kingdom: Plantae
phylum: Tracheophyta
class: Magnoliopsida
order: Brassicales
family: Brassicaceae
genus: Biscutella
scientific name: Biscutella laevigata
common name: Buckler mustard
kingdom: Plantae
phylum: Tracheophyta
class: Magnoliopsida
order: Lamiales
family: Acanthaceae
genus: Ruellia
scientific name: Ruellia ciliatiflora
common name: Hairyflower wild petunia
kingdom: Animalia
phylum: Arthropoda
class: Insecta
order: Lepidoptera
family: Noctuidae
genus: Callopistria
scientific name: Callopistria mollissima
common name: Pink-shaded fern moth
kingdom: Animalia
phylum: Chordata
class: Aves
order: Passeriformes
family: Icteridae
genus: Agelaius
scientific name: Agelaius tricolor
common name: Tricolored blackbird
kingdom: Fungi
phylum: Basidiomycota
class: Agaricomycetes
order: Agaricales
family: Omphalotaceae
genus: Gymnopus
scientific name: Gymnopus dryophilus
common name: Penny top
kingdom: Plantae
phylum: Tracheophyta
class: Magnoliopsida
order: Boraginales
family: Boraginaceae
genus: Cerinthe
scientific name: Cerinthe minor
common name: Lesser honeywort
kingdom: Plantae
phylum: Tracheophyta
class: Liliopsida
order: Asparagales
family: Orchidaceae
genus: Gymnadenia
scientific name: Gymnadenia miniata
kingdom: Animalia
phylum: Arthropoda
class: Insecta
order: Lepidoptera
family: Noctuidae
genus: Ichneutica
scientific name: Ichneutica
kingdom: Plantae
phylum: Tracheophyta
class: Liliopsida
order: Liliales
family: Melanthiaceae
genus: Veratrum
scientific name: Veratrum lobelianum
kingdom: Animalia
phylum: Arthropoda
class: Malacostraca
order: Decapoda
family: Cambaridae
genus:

**Consigne**:
Reproduisez à l'identique toutes les lignes des enregistrements ci-dessus.

**Réponse finale**:
kingdom: Plantae
phylum: Tracheophyta
class: Magnoliopsida
order: Brassicales
family: Brassicaceae
genus: Biscutella
scientific name: Biscutella laevigata
common name: Buckler mustard
kingdom: Plantae
phylum: Tracheophyta
class: Magnoliopsida
order: Lamiales
family: Acanthaceae
genus: Ruellia
scientific name: Ruellia ciliatiflora
common name: Hairyflower wild petunia
kingdom: Animalia
phylum: Arthropoda
class: Insecta
order: Lepidoptera
family: Noctuidae
genus: Callopistria
scientific name: Callopistria mollissima
common name: Pink-shaded fern moth
kingdom: Animalia
phylum: Chordata
class: Aves
order: Passeriformes
family: Icteridae
genus: Agelaius
scientific name: Agelaius tricolor
common name: Tricolored blackbird
kingdom: Fungi
phylum: Basidiomycota
class: Agaricomycetes
order: Agaricales
family: Omphalotaceae
genus: Gymnopus
scientific name: Gymnopus dryophilus
common name: Penny top
kingdom: Plantae
phylum: Tracheophyta
class: Magnoliopsida
order: Boraginales
family: Boraginaceae
genus: Cerinthe
scientific name: Cerinthe minor
common name: Lesser honeywort
kingdom: Plantae
phylum: Tracheophyta
class: Liliopsida
order: Asparagales
family: Orchidaceae
genus: Gymnadenia
scientific name: Gymnadenia miniata
kingdom: Animalia
phylum: Arthropoda
class: Insecta
order: Lepidoptera
family: Noctuidae
genus: Ichneutica
scientific name: Ichneutica
kingdom: Plantae
phylum: Tracheophyta
class: Liliopsida
order: Liliales
family: Melanthiaceae
genus: Veratrum
scientific name: Veratrum lobelianum
kingdom: Animalia
phylum: Arthropoda
class: Malacostraca
order: Decapoda
family: Cambaridae
genus:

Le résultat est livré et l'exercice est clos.